During my teenage years, I became passionate about the church. This was shortly after I was immersed with water through baptism at Countryside Christian Church on June 12, 1994, at the age of eleven. The following week I immediately started to work in the Chapel doing Children’s Ministry. I took on a number of tasks before and after graduating high school, and worked myself up through the ranks as a volunteer. Some of the tasks I did were greeting students, assisting with communion and offering, doing the offertory, preparing for and helping with Vacation Bible School in any area and leading a classroom through teaching third grade. My whole reason was to gain experience in this area before attending college and to grow closer to Christ while serving the community through meeting their needs. I found this very rewarding and enjoyed it a lot.

When I was fourteen, I was at a Christ In Youth (C.I.Y.) Conference in Bethany, Oklahoma. This was a life-changing experience for me. The theme was “Taking up Your Cross,” and everyday convicted me because I learned something new and gained more insight in Scripture than during the entire school year. With every convention, Thursday was considered the most powerful day because that was when the most renowned speakers came in and a concert was done by a famous Christian artist. With this particular occasion, the Lord was leading me to go into ministry by working in a church or as a Missionary to another country. I went forward on July 17, 1997, the day my dear friend Andy spoke and Rich Mullins sang and played for everyone that attended. From this event, I made new brothers and sisters in Christ and grew closer and more passionate about the Lord as well as my faith. In fact, this is one of the most memorable experiences in my life that I will always cherish. I attended many of these happenings. A total of three, but I did not go to it my senior year of high school because of the possibility of getting pranked, and because I was focused in on working at Rose Hill IGA as a Cashier before it became Apple Market a decade later.
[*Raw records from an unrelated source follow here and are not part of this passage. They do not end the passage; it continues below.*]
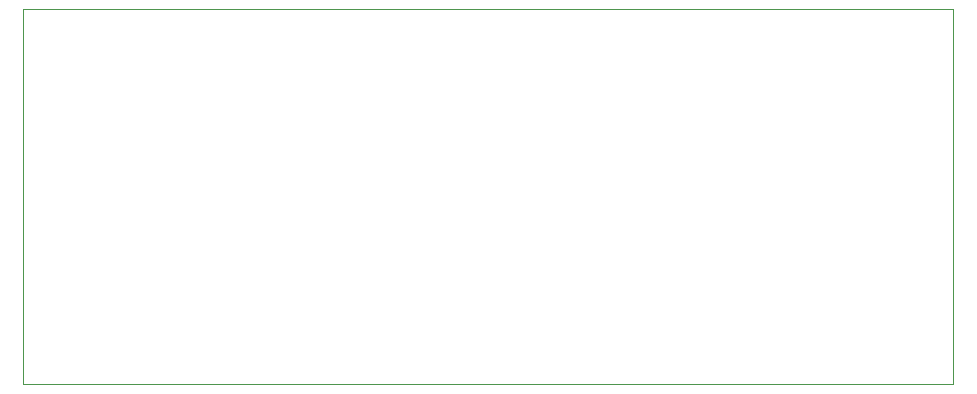
<source format=gbr>
G04 #@! TF.GenerationSoftware,KiCad,Pcbnew,(5.1.4)-1*
G04 #@! TF.CreationDate,2021-03-27T03:22:11-04:00*
G04 #@! TF.ProjectId,klark amp boards,6b6c6172-6b20-4616-9d70-20626f617264,1*
G04 #@! TF.SameCoordinates,Original*
G04 #@! TF.FileFunction,Profile,NP*
%FSLAX46Y46*%
G04 Gerber Fmt 4.6, Leading zero omitted, Abs format (unit mm)*
G04 Created by KiCad (PCBNEW (5.1.4)-1) date 2021-03-27 03:22:11*
%MOMM*%
%LPD*%
G04 APERTURE LIST*
%ADD10C,0.038100*%
G04 APERTURE END LIST*
D10*
X207010000Y-72390000D02*
X128270000Y-72390000D01*
X207010000Y-104140000D02*
X207010000Y-72390000D01*
X128270000Y-104140000D02*
X207010000Y-104140000D01*
X128270000Y-72390000D02*
X128270000Y-104140000D01*
M02*

</source>
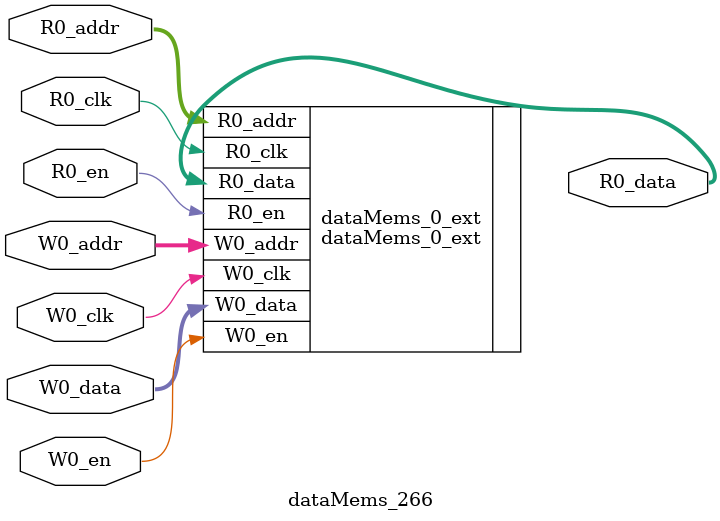
<source format=sv>
`ifndef RANDOMIZE
  `ifdef RANDOMIZE_REG_INIT
    `define RANDOMIZE
  `endif // RANDOMIZE_REG_INIT
`endif // not def RANDOMIZE
`ifndef RANDOMIZE
  `ifdef RANDOMIZE_MEM_INIT
    `define RANDOMIZE
  `endif // RANDOMIZE_MEM_INIT
`endif // not def RANDOMIZE

`ifndef RANDOM
  `define RANDOM $random
`endif // not def RANDOM

// Users can define 'PRINTF_COND' to add an extra gate to prints.
`ifndef PRINTF_COND_
  `ifdef PRINTF_COND
    `define PRINTF_COND_ (`PRINTF_COND)
  `else  // PRINTF_COND
    `define PRINTF_COND_ 1
  `endif // PRINTF_COND
`endif // not def PRINTF_COND_

// Users can define 'ASSERT_VERBOSE_COND' to add an extra gate to assert error printing.
`ifndef ASSERT_VERBOSE_COND_
  `ifdef ASSERT_VERBOSE_COND
    `define ASSERT_VERBOSE_COND_ (`ASSERT_VERBOSE_COND)
  `else  // ASSERT_VERBOSE_COND
    `define ASSERT_VERBOSE_COND_ 1
  `endif // ASSERT_VERBOSE_COND
`endif // not def ASSERT_VERBOSE_COND_

// Users can define 'STOP_COND' to add an extra gate to stop conditions.
`ifndef STOP_COND_
  `ifdef STOP_COND
    `define STOP_COND_ (`STOP_COND)
  `else  // STOP_COND
    `define STOP_COND_ 1
  `endif // STOP_COND
`endif // not def STOP_COND_

// Users can define INIT_RANDOM as general code that gets injected into the
// initializer block for modules with registers.
`ifndef INIT_RANDOM
  `define INIT_RANDOM
`endif // not def INIT_RANDOM

// If using random initialization, you can also define RANDOMIZE_DELAY to
// customize the delay used, otherwise 0.002 is used.
`ifndef RANDOMIZE_DELAY
  `define RANDOMIZE_DELAY 0.002
`endif // not def RANDOMIZE_DELAY

// Define INIT_RANDOM_PROLOG_ for use in our modules below.
`ifndef INIT_RANDOM_PROLOG_
  `ifdef RANDOMIZE
    `ifdef VERILATOR
      `define INIT_RANDOM_PROLOG_ `INIT_RANDOM
    `else  // VERILATOR
      `define INIT_RANDOM_PROLOG_ `INIT_RANDOM #`RANDOMIZE_DELAY begin end
    `endif // VERILATOR
  `else  // RANDOMIZE
    `define INIT_RANDOM_PROLOG_
  `endif // RANDOMIZE
`endif // not def INIT_RANDOM_PROLOG_

// Include register initializers in init blocks unless synthesis is set
`ifndef SYNTHESIS
  `ifndef ENABLE_INITIAL_REG_
    `define ENABLE_INITIAL_REG_
  `endif // not def ENABLE_INITIAL_REG_
`endif // not def SYNTHESIS

// Include rmemory initializers in init blocks unless synthesis is set
`ifndef SYNTHESIS
  `ifndef ENABLE_INITIAL_MEM_
    `define ENABLE_INITIAL_MEM_
  `endif // not def ENABLE_INITIAL_MEM_
`endif // not def SYNTHESIS

module dataMems_266(	// @[generators/ara/src/main/scala/UnsafeAXI4ToTL.scala:365:62]
  input  [4:0]  R0_addr,
  input         R0_en,
  input         R0_clk,
  output [66:0] R0_data,
  input  [4:0]  W0_addr,
  input         W0_en,
  input         W0_clk,
  input  [66:0] W0_data
);

  dataMems_0_ext dataMems_0_ext (	// @[generators/ara/src/main/scala/UnsafeAXI4ToTL.scala:365:62]
    .R0_addr (R0_addr),
    .R0_en   (R0_en),
    .R0_clk  (R0_clk),
    .R0_data (R0_data),
    .W0_addr (W0_addr),
    .W0_en   (W0_en),
    .W0_clk  (W0_clk),
    .W0_data (W0_data)
  );
endmodule


</source>
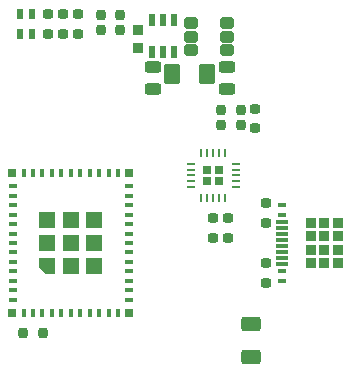
<source format=gbr>
%TF.GenerationSoftware,KiCad,Pcbnew,(6.0.2-0)*%
%TF.CreationDate,2022-03-18T09:55:05+00:00*%
%TF.ProjectId,Epaper154,45706170-6572-4313-9534-2e6b69636164,1*%
%TF.SameCoordinates,Original*%
%TF.FileFunction,Paste,Top*%
%TF.FilePolarity,Positive*%
%FSLAX46Y46*%
G04 Gerber Fmt 4.6, Leading zero omitted, Abs format (unit mm)*
G04 Created by KiCad (PCBNEW (6.0.2-0)) date 2022-03-18 09:55:05*
%MOMM*%
%LPD*%
G01*
G04 APERTURE LIST*
G04 Aperture macros list*
%AMRoundRect*
0 Rectangle with rounded corners*
0 $1 Rounding radius*
0 $2 $3 $4 $5 $6 $7 $8 $9 X,Y pos of 4 corners*
0 Add a 4 corners polygon primitive as box body*
4,1,4,$2,$3,$4,$5,$6,$7,$8,$9,$2,$3,0*
0 Add four circle primitives for the rounded corners*
1,1,$1+$1,$2,$3*
1,1,$1+$1,$4,$5*
1,1,$1+$1,$6,$7*
1,1,$1+$1,$8,$9*
0 Add four rect primitives between the rounded corners*
20,1,$1+$1,$2,$3,$4,$5,0*
20,1,$1+$1,$4,$5,$6,$7,0*
20,1,$1+$1,$6,$7,$8,$9,0*
20,1,$1+$1,$8,$9,$2,$3,0*%
%AMFreePoly0*
4,1,6,0.696000,-0.696000,-0.696000,-0.696000,-0.696000,0.118488,-0.118488,0.696000,0.696000,0.696000,0.696000,-0.696000,0.696000,-0.696000,$1*%
G04 Aperture macros list end*
%ADD10RoundRect,0.186000X-0.189000X-0.189000X0.189000X-0.189000X0.189000X0.189000X-0.189000X0.189000X0*%
%ADD11RoundRect,0.048500X-0.287500X-0.071500X0.287500X-0.071500X0.287500X0.071500X-0.287500X0.071500X0*%
%ADD12RoundRect,0.057500X-0.062500X-0.278500X0.062500X-0.278500X0.062500X0.278500X-0.062500X0.278500X0*%
%ADD13RoundRect,0.232500X0.232500X-0.232500X0.232500X0.232500X-0.232500X0.232500X-0.232500X-0.232500X0*%
%ADD14R,0.798000X0.420000*%
%ADD15RoundRect,0.069000X0.478200X-0.075000X0.478200X0.075000X-0.478200X0.075000X-0.478200X-0.075000X0*%
%ADD16RoundRect,0.184000X-0.272000X0.200000X-0.272000X-0.200000X0.272000X-0.200000X0.272000X0.200000X0*%
%ADD17RoundRect,0.184000X0.200000X0.272000X-0.200000X0.272000X-0.200000X-0.272000X0.200000X-0.272000X0*%
%ADD18RoundRect,0.207000X0.249000X-0.225000X0.249000X0.225000X-0.249000X0.225000X-0.249000X-0.225000X0*%
%ADD19R,0.576000X1.056000*%
%ADD20RoundRect,0.250000X-0.350000X-0.250000X0.350000X-0.250000X0.350000X0.250000X-0.350000X0.250000X0*%
%ADD21RoundRect,0.220875X-0.463125X-0.619125X0.463125X-0.619125X0.463125X0.619125X-0.463125X0.619125X0*%
%ADD22RoundRect,0.230000X-0.466000X0.250000X-0.466000X-0.250000X0.466000X-0.250000X0.466000X0.250000X0*%
%ADD23RoundRect,0.184000X-0.200000X-0.272000X0.200000X-0.272000X0.200000X0.272000X-0.200000X0.272000X0*%
%ADD24R,0.384000X0.768000*%
%ADD25R,0.768000X0.384000*%
%ADD26FreePoly0,90.000000*%
%ADD27R,1.392000X1.392000*%
%ADD28R,0.672000X0.672000*%
%ADD29RoundRect,0.184000X0.272000X-0.200000X0.272000X0.200000X-0.272000X0.200000X-0.272000X-0.200000X0*%
%ADD30RoundRect,0.225000X0.615000X-0.375000X0.615000X0.375000X-0.615000X0.375000X-0.615000X-0.375000X0*%
%ADD31R,0.480000X0.816000*%
G04 APERTURE END LIST*
D10*
%TO.C,U2*%
X154170000Y-77335000D03*
X153170000Y-76335000D03*
X154170000Y-76335000D03*
X153170000Y-77335000D03*
D11*
X151770000Y-75835000D03*
X151770000Y-76335000D03*
X151770000Y-76835000D03*
X151770000Y-77335000D03*
X151770000Y-77835000D03*
D12*
X152670000Y-78735000D03*
X153170000Y-78735000D03*
X153670000Y-78735000D03*
X154170000Y-78735000D03*
X154670000Y-78735000D03*
D11*
X155570000Y-77835000D03*
X155570000Y-77335000D03*
X155570000Y-76835000D03*
X155570000Y-76335000D03*
X155570000Y-75835000D03*
D12*
X154670000Y-74935000D03*
X154170000Y-74935000D03*
X153670000Y-74935000D03*
X153170000Y-74935000D03*
X152670000Y-74935000D03*
%TD*%
D13*
%TO.C,J1*%
X163085000Y-84285000D03*
X161935000Y-80835000D03*
X164235000Y-81985000D03*
X164235000Y-80835000D03*
X161935000Y-83135000D03*
X164235000Y-83135000D03*
X163085000Y-81985000D03*
X163085000Y-80835000D03*
X164235000Y-84285000D03*
X163085000Y-83135000D03*
X161935000Y-81985000D03*
X161935000Y-84285000D03*
D14*
X159510000Y-85750000D03*
X159510000Y-84950000D03*
D15*
X159510000Y-83800000D03*
X159510000Y-82800000D03*
X159510000Y-82300000D03*
X159510000Y-81300000D03*
D14*
X159510000Y-79350000D03*
X159510000Y-80150000D03*
D15*
X159510000Y-80800000D03*
X159510000Y-81800000D03*
X159510000Y-83300000D03*
X159510000Y-84300000D03*
%TD*%
D16*
%TO.C,C4*%
X157226000Y-71244000D03*
X157226000Y-72794000D03*
%TD*%
D17*
%TO.C,R7*%
X156019000Y-72527000D03*
X154369000Y-72527000D03*
%TD*%
D18*
%TO.C,U1*%
X147330000Y-66065000D03*
D19*
X150380000Y-63690000D03*
X150380000Y-66390000D03*
D20*
X154830000Y-63940000D03*
X151830000Y-65090000D03*
D21*
X150227500Y-68210000D03*
D18*
X147330000Y-64515000D03*
D20*
X154830000Y-66240000D03*
X151830000Y-66240000D03*
X151830000Y-63940000D03*
X154830000Y-65090000D03*
D19*
X148480000Y-66390000D03*
X149430000Y-66390000D03*
D22*
X148580000Y-67640000D03*
X148580000Y-69540000D03*
X154830000Y-69540000D03*
D19*
X149430000Y-63690000D03*
D21*
X153192500Y-68210000D03*
D22*
X154830000Y-67640000D03*
D19*
X148480000Y-63690000D03*
%TD*%
D16*
%TO.C,R11*%
X139700000Y-63183000D03*
X139700000Y-64833000D03*
%TD*%
D23*
%TO.C,R9*%
X137605000Y-90170000D03*
X139255000Y-90170000D03*
%TD*%
D17*
%TO.C,R1*%
X145796000Y-63246000D03*
X144146000Y-63246000D03*
%TD*%
D24*
%TO.C,U3*%
X137623250Y-88450000D03*
X138423250Y-88450000D03*
X139223250Y-88450000D03*
X140023250Y-88450000D03*
X140823250Y-88450000D03*
X141623250Y-88450000D03*
X142423250Y-88450000D03*
X143223250Y-88450000D03*
X144023250Y-88450000D03*
X144823250Y-88450000D03*
X145623250Y-88450000D03*
D25*
X146523250Y-87350000D03*
X146523250Y-86550000D03*
X146523250Y-85750000D03*
X146523250Y-84950000D03*
X146523250Y-84150000D03*
X146523250Y-83350000D03*
X146523250Y-82550000D03*
X146523250Y-81750000D03*
X146523250Y-80950000D03*
X146523250Y-80150000D03*
X146523250Y-79350000D03*
X146523250Y-78550000D03*
X146523250Y-77750000D03*
D24*
X145623250Y-76650000D03*
X144823250Y-76650000D03*
X144023250Y-76650000D03*
X143223250Y-76650000D03*
X142423250Y-76650000D03*
X141623250Y-76650000D03*
X140823250Y-76650000D03*
X140023250Y-76650000D03*
X139223250Y-76650000D03*
X138423250Y-76650000D03*
X137623250Y-76650000D03*
D25*
X136723250Y-77750000D03*
X136723250Y-78550000D03*
X136723250Y-79350000D03*
X136723250Y-80150000D03*
X136723250Y-80950000D03*
X136723250Y-81750000D03*
X136723250Y-82550000D03*
X136723250Y-83350000D03*
X136723250Y-84150000D03*
X136723250Y-84950000D03*
X136723250Y-85750000D03*
X136723250Y-86550000D03*
X136723250Y-87350000D03*
D26*
X139648250Y-84525000D03*
D27*
X143598250Y-82550000D03*
X143598250Y-84525000D03*
X139648250Y-82550000D03*
X143598250Y-80575000D03*
X141623250Y-82550000D03*
X139648250Y-80575000D03*
X141623250Y-80575000D03*
X141623250Y-84525000D03*
D28*
X136673250Y-76600000D03*
X146573250Y-76600000D03*
X146573250Y-88500000D03*
X136673250Y-88500000D03*
%TD*%
D29*
%TO.C,R6*%
X153670000Y-82105000D03*
X153670000Y-80455000D03*
%TD*%
D30*
%TO.C,D2*%
X156845000Y-92205000D03*
X156845000Y-89405000D03*
%TD*%
D16*
%TO.C,R10*%
X140970000Y-63183000D03*
X140970000Y-64833000D03*
%TD*%
D23*
%TO.C,R8*%
X154369000Y-71257000D03*
X156019000Y-71257000D03*
%TD*%
D29*
%TO.C,R4*%
X158115000Y-80835000D03*
X158115000Y-79185000D03*
%TD*%
D16*
%TO.C,R3*%
X158115000Y-84265000D03*
X158115000Y-85915000D03*
%TD*%
%TO.C,R12*%
X142240000Y-63183000D03*
X142240000Y-64833000D03*
%TD*%
D31*
%TO.C,D3*%
X137295000Y-64883000D03*
X137295000Y-63133000D03*
X138295000Y-63133000D03*
X138295000Y-64883000D03*
%TD*%
D23*
%TO.C,R2*%
X144146000Y-64516000D03*
X145796000Y-64516000D03*
%TD*%
D29*
%TO.C,R5*%
X154940000Y-82105000D03*
X154940000Y-80455000D03*
%TD*%
M02*

</source>
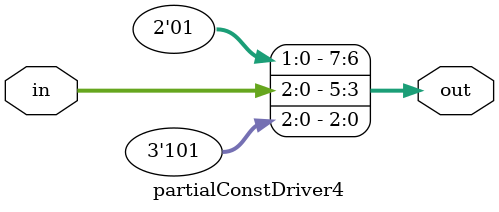
<source format=v>
module partialConstDriver4(input [3-1:0] in, output [8-1:0] out);
  assign out = {1'B 1, in, 3'B 101};
endmodule

</source>
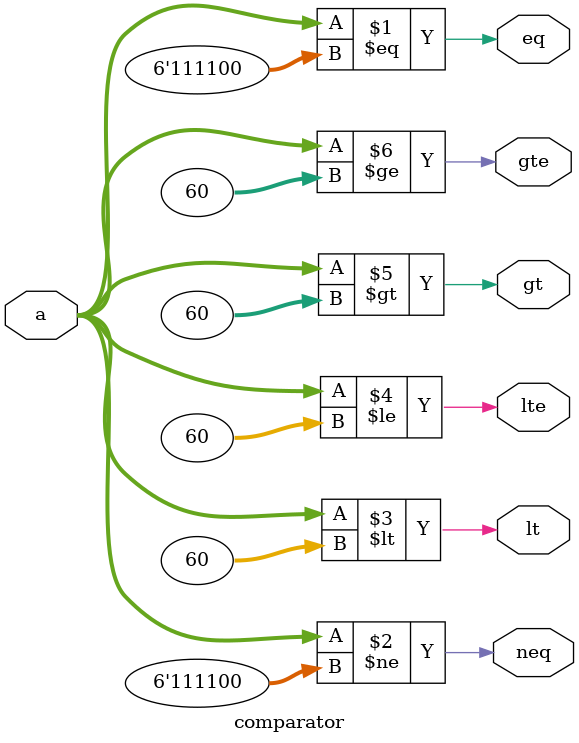
<source format=sv>
module comparator #(parameter N = 6, M = 60)(input  logic [N-1:0] a, 
                                             output logic eq, neq, lt, lte, gt, gte); 
      
    assign eq = (a == M);
    assign neq = (a != M);
    assign lt = (a < M); 
    assign lte = (a <= M);
    assign gt = (a > M);
    assign gte = (a >= M);
    
endmodule
</source>
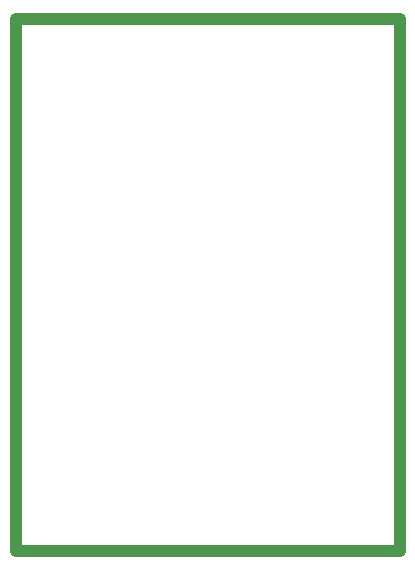
<source format=gm1>
G04 --- HEADER BEGIN --- *
%TF.GenerationSoftware,LibrePCB,LibrePCB,0.1.3*%
%TF.CreationDate,2020-05-24T18:28:55*%
%TF.ProjectId,SprigZero - default,93c98233-4b04-4051-a125-04f829bd9155,v1*%
%TF.Part,Single*%
%FSLAX66Y66*%
%MOMM*%
G01*
G74*
G04 --- HEADER END --- *
G04 --- APERTURE LIST BEGIN --- *
%ADD10C,1.0*%
G04 --- APERTURE LIST END --- *
G04 --- BOARD BEGIN --- *
D10*
X-2500000Y82500000D02*
X-2500000Y82500000D01*
X-2500000Y40000000D01*
X30000000Y40000000D01*
X30000000Y85000000D01*
X-2500000Y85000000D01*
X-2500000Y82500000D01*
G04 --- BOARD END --- *
%TF.MD5,5bb178e6eb2068dd8ed0c019217329be*%
M02*

</source>
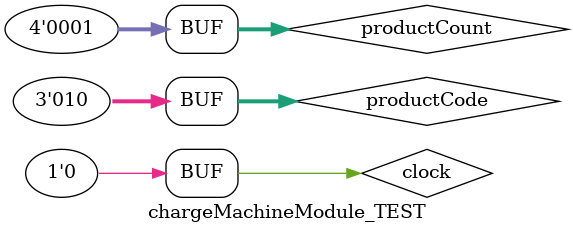
<source format=v>
`timescale 1ns/1ps

module chargeMachineModule_TEST;

    // Inputs
    reg clock;
    reg [2:0] productCode;
    reg [3:0] productCount;

    // Outputs
    wire DP;

    // Instantiate the Unit Under Test (UUT)
    chargeMachineModule uut(
        .clock(clock),
        .productCode(productCode),
        .productCount(productCount),
        .DP(DP)
    );

    initial begin
        // Initialize Inputs
        clock = 0;
        productCode = 0;
        productCount = 0;

        // Wait 100 ns for global reset to finish
        #100;
        productCode = 0;
        productCount = 7;
        #100;
        clock = 1;
        #100;
        clock = 0;
        #100;
        productCode = 2;
        productCount = 1;
        #100;
        clock = 1;
        #100;
        clock = 0;
        #100;


        // Add stimulus here

    end

endmodule


</source>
Before I graduated from Rose Hill High School, on May 20, 2001, I had an ACT score of 18, and was accepted to Ozark Christian College to go into Children’s Ministry. I was going to work on my Bachelor of Theology degree in Christian Education with an emphasis in working with kids from newborn to sixth grade. My parents wanted me to stay in the state and not move to Joplin, Missouri; however, what neither of us knew at the time is that I would later attend Manhattan Christian College and would earn my degree in 2008. Regardless, they were proud of me and encouraged me in my endeavors. When I attended my High School ceremony and Project Graduation that night, this was a memorable occasion. I no longer was a student at this institution, and I did not have to get picked on anymore from my peers who called me names, such as lizard breath, four-eyes and Pinocchio nose. Not many stood up for me, but those who did I am very thankful for to this day. One of my teachers, Darian, was the guest speaker, and he said, “Standing up for what you believe in, in life, like Elizabeth Lord.” When I heard this I was honored and shocked all at the same time. I did not expect it at all and after the service I thanked him immensely. He frequently spoke of attending Central Christian Church when I was in his Spanish 1 and 2 classes and witnessed to students as much as he could about his faith in Jesus Christ. He was one of my favorite educators. My life was now in transition and everything changed, including my location and comfort zone. I had no idea what God had in store for me, but was thankful for the support of my family and friends through it all because it was not going to get easy, although it would take on this appearance during this era. Some would betray me, while others would remain true to this day. I will change for the positive and become stronger in my ideology. The pressure to follow society was ever-present as I matured. At times, I had to re-learn concepts because I was far from faultlessness; although, a select few wanted me to act similar to them, even though I refused because I knew it was unethical and ungodly. I was a leader and many did not like it as I got older each year of my life and my stubbornness and receptiveness to change grew as well.